There was, I’ll admit, a slight sense of disorientation. About 35 minutes before a Grand Prix starts, custom dictates that I leave the media centre, make my way across the pit lane and embark upon a grid walk. Having attended the previous 217 Formula One World Championship races, however, I missed last weekend’s Chinese GP – the first I’ve watched at home on TV since Japan 2000. With little more than half an hour to go, I headed not for the track but the kitchen, to smother some toast with Marmite.

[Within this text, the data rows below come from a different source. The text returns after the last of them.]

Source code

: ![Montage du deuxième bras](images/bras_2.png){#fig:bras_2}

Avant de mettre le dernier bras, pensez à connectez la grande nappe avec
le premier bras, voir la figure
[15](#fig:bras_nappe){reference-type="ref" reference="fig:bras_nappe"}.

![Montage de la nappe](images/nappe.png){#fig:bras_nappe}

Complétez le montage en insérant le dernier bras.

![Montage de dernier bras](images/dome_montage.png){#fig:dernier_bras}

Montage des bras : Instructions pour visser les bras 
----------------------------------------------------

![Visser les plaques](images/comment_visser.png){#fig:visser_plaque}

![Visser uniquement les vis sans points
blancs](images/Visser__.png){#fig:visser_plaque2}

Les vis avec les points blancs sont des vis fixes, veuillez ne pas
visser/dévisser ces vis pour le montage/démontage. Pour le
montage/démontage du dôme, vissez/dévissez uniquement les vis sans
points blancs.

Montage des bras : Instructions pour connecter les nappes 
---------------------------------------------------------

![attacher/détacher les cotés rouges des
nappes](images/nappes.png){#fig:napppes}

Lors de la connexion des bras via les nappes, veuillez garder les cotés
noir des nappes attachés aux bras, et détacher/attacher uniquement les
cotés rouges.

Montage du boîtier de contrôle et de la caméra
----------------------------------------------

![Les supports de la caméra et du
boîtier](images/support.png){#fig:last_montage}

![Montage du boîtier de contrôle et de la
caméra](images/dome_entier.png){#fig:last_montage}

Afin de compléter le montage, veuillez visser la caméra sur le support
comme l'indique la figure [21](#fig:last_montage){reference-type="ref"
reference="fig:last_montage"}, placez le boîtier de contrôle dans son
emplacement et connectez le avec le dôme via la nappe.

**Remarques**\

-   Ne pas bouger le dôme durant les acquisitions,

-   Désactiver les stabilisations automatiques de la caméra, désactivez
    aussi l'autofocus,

Separation didn’t leave me feeling particularly uninformed. It’s easy to forget how the world has changed. Back in 1973, for instance, one had to wait until September 27 – a Thursday, when Motoring News and Autosport hit the shops – to find out what had happened in the previous Sunday’s rain-affected Canadian Grand Prix. Even with the pace of electronic media, the time difference between Montreal and the UK can make it tricky to hit daily newspaper deadlines today, in the event of any delays. Forty years ago it was significantly harder and I couldn’t find the results anywhere. There were no follow-up clues on the Tuesday, either. Nowadays, if anything, things have gone too far in the other direction. If a serial midfielder says something banal, it is top-spun into a news story within minutes.

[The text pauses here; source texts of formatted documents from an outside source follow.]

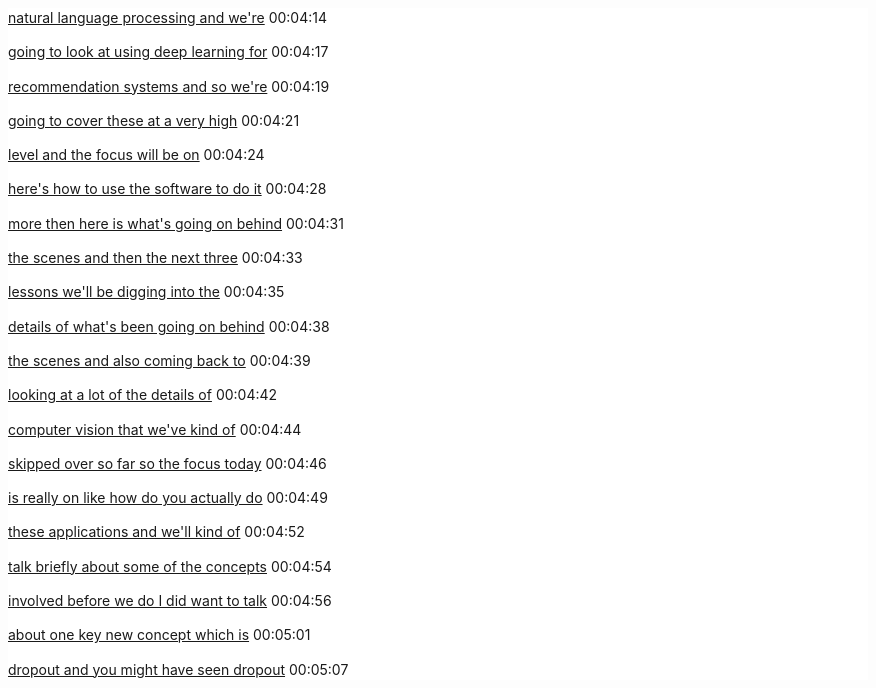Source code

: [natural language processing and we're](https://www.youtube.com/watch?v=gbceqO8PpBg#t=00h04m14s)
00:04:14

[going to look at using deep learning for](https://www.youtube.com/watch?v=gbceqO8PpBg#t=00h04m17s)
00:04:17

[recommendation systems and so we're](https://www.youtube.com/watch?v=gbceqO8PpBg#t=00h04m19s)
00:04:19

[going to cover these at a very high](https://www.youtube.com/watch?v=gbceqO8PpBg#t=00h04m21s)
00:04:21

[level and the focus will be on](https://www.youtube.com/watch?v=gbceqO8PpBg#t=00h04m24s)
00:04:24

[here's how to use the software to do it](https://www.youtube.com/watch?v=gbceqO8PpBg#t=00h04m28s)
00:04:28

[more then here is what's going on behind](https://www.youtube.com/watch?v=gbceqO8PpBg#t=00h04m31s)
00:04:31

[the scenes and then the next three](https://www.youtube.com/watch?v=gbceqO8PpBg#t=00h04m33s)
00:04:33

[lessons we'll be digging into the](https://www.youtube.com/watch?v=gbceqO8PpBg#t=00h04m35s)
00:04:35

[details of what's been going on behind](https://www.youtube.com/watch?v=gbceqO8PpBg#t=00h04m38s)
00:04:38

[the scenes and also coming back to](https://www.youtube.com/watch?v=gbceqO8PpBg#t=00h04m39s)
00:04:39

[looking at a lot of the details of](https://www.youtube.com/watch?v=gbceqO8PpBg#t=00h04m42s)
00:04:42

[computer vision that we've kind of](https://www.youtube.com/watch?v=gbceqO8PpBg#t=00h04m44s)
00:04:44

[skipped over so far so the focus today](https://www.youtube.com/watch?v=gbceqO8PpBg#t=00h04m46s)
00:04:46

[is really on like how do you actually do](https://www.youtube.com/watch?v=gbceqO8PpBg#t=00h04m49s)
00:04:49

[these applications and we'll kind of](https://www.youtube.com/watch?v=gbceqO8PpBg#t=00h04m52s)
00:04:52

[talk briefly about some of the concepts](https://www.youtube.com/watch?v=gbceqO8PpBg#t=00h04m54s)
00:04:54

[involved before we do I did want to talk](https://www.youtube.com/watch?v=gbceqO8PpBg#t=00h04m56s)
00:04:56

[about one key new concept which is](https://www.youtube.com/watch?v=gbceqO8PpBg#t=00h05m01s)
00:05:01

[dropout and you might have seen dropout](https://www.youtube.com/watch?v=gbceqO8PpBg#t=00h05m07s)
00:05:07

China morphed into what I’d call a “timing monitor” race – a classic example of the genre being Valencia 2009. There were many who castigated that afternoon’s GP of Europe as “dull”, but actually it had been a pulsating duel between Rubens Barrichello’s Brawn and Lewis Hamilton’s McLaren. They did not fight wheel to wheel, but were instead a few seconds apart on contrasting strategies – and a timing monitor enabled you to follow the fluctuating balance of power. In the end, McLaren fluffed its final stop and “Pit bungle costs Hamilton victory” became a familiar headline refrain. In reality, Barrichello was always on course to emerge ahead – this was the refuelling age and he’d have benefited from several extra laps on a light fuel load prior to the final stops – but we weren’t to know that as the race evolved.

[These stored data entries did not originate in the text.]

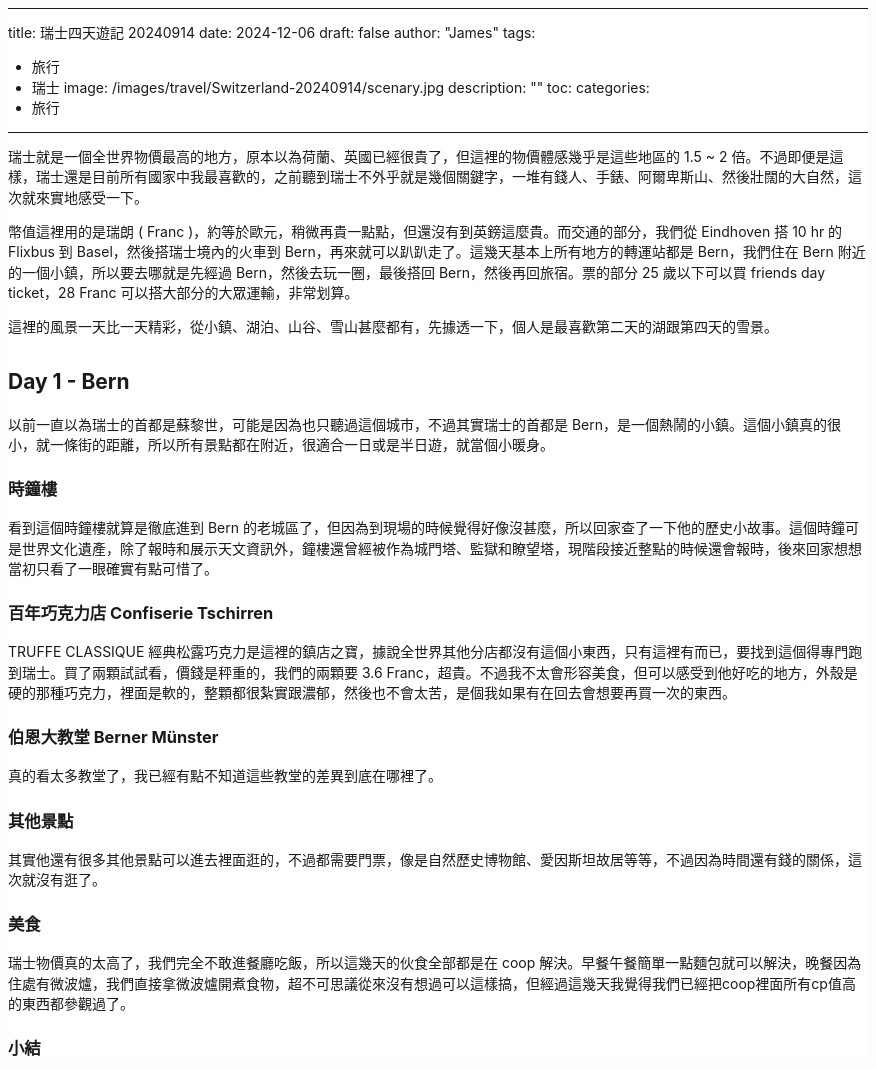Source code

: 
---
title: 瑞士四天遊記 20240914
date: 2024-12-06
draft: false
author: "James"
tags:
  - 旅行
  - 瑞士
image: /images/travel/Switzerland-20240914/scenary.jpg
description: ""
toc: 
categories:
  - 旅行
---

瑞士就是一個全世界物價最高的地方，原本以為荷蘭、英國已經很貴了，但這裡的物價體感幾乎是這些地區的 1.5 ~ 2 倍。不過即便是這樣，瑞士還是目前所有國家中我最喜歡的，之前聽到瑞士不外乎就是幾個關鍵字，一堆有錢人、手錶、阿爾卑斯山、然後壯闊的大自然，這次就來實地感受一下。

幣值這裡用的是瑞朗 ( Franc )，約等於歐元，稍微再貴一點點，但還沒有到英鎊這麼貴。而交通的部分，我們從 Eindhoven 搭 10 hr 的 Flixbus 到 Basel，然後搭瑞士境內的火車到 Bern，再來就可以趴趴走了。這幾天基本上所有地方的轉運站都是 Bern，我們住在 Bern 附近的一個小鎮，所以要去哪就是先經過 Bern，然後去玩一圈，最後搭回 Bern，然後再回旅宿。票的部分 25 歲以下可以買 friends day ticket，28 Franc 可以搭大部分的大眾運輸，非常划算。

這裡的風景一天比一天精彩，從小鎮、湖泊、山谷、雪山甚麼都有，先據透一下，個人是最喜歡第二天的湖跟第四天的雪景。

## **Day 1 - Bern**

以前一直以為瑞士的首都是蘇黎世，可能是因為也只聽過這個城市，不過其實瑞士的首都是 Bern，是一個熱鬧的小鎮。這個小鎮真的很小，就一條街的距離，所以所有景點都在附近，很適合一日或是半日遊，就當個小暖身。

### **時鐘樓**

看到這個時鐘樓就算是徹底進到 Bern 的老城區了，但因為到現場的時候覺得好像沒甚麼，所以回家查了一下他的歷史小故事。這個時鐘可是世界文化遺產，除了報時和展示天文資訊外，鐘樓還曾經被作為城門塔、監獄和瞭望塔，現階段接近整點的時候還會報時，後來回家想想當初只看了一眼確實有點可惜了。

### **百年巧克力店 Confiserie Tschirren**

TRUFFE CLASSIQUE 經典松露巧克力是這裡的鎮店之寶，據說全世界其他分店都沒有這個小東西，只有這裡有而已，要找到這個得專門跑到瑞士。買了兩顆試試看，價錢是秤重的，我們的兩顆要 3.6 Franc，超貴。不過我不太會形容美食，但可以感受到他好吃的地方，外殼是硬的那種巧克力，裡面是軟的，整顆都很紮實跟濃郁，然後也不會太苦，是個我如果有在回去會想要再買一次的東西。

### 伯恩大教堂 Berner Münster

真的看太多教堂了，我已經有點不知道這些教堂的差異到底在哪裡了。

### 其他景點

其實他還有很多其他景點可以進去裡面逛的，不過都需要門票，像是自然歷史博物館、愛因斯坦故居等等，不過因為時間還有錢的關係，這次就沒有逛了。

### 美食

瑞士物價真的太高了，我們完全不敢進餐廳吃飯，所以這幾天的伙食全部都是在 coop 解決。早餐午餐簡單一點麵包就可以解決，晚餐因為住處有微波爐，我們直接拿微波爐開煮食物，超不可思議從來沒有想過可以這樣搞，但經過這幾天我覺得我們已經把coop裡面所有cp值高的東西都參觀過了。

### 小結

The difference, that day, was that both drove flat out – a description that hardly applied at all in China (Sebastian Vettel’s brief, late stint on soft Pirellis excepted). From where I was sitting, the BBC commentary team – Ben Edwards and David Coulthard, with Tony Dodgins in the background as silent observer – did a fine job of conveying the fluctuating performance equation as the event progressed, but it’s a complete nonsense that racing drivers are increasingly being told to counter their competitive instincts by allowing others to pass unchallenged, in order not to take too much out of their rubber.
We keep hearing that the current tyres are designed to embellish the show, but a Grand Prix lasts three days – not just two hours on a Sunday afternoon. Drivers hardly run at all during the first 30 minutes of Friday’s free practice – something Pirelli hopes to address from Spain, by providing an extra set of tyres that reserve drivers may use – and qualifying occasionally becomes less compelling by the session. Such was the case on Saturday, when some drivers completed a single Q3 lap while others preferred to stay in their pit. Anybody else miss the days when the whole field used to leave the pits almost as one on a Saturday afternoon, on a banzai mission to extract the most from a last, freshly stickered set of soft tyres?
About 5000 miles from Shanghai, at Silverstone, the works Audis later competed hard in Sunday’s opening round of the World Endurance Championship. They swapped positions five minutes from the end of the six-hour contest – not as a consequence of team orders, but because old-fashioned racing circumstance sometimes plays to a particular driver’s advantage.
One sport, two sharply contrasting approaches… and I know which presently has greater purity.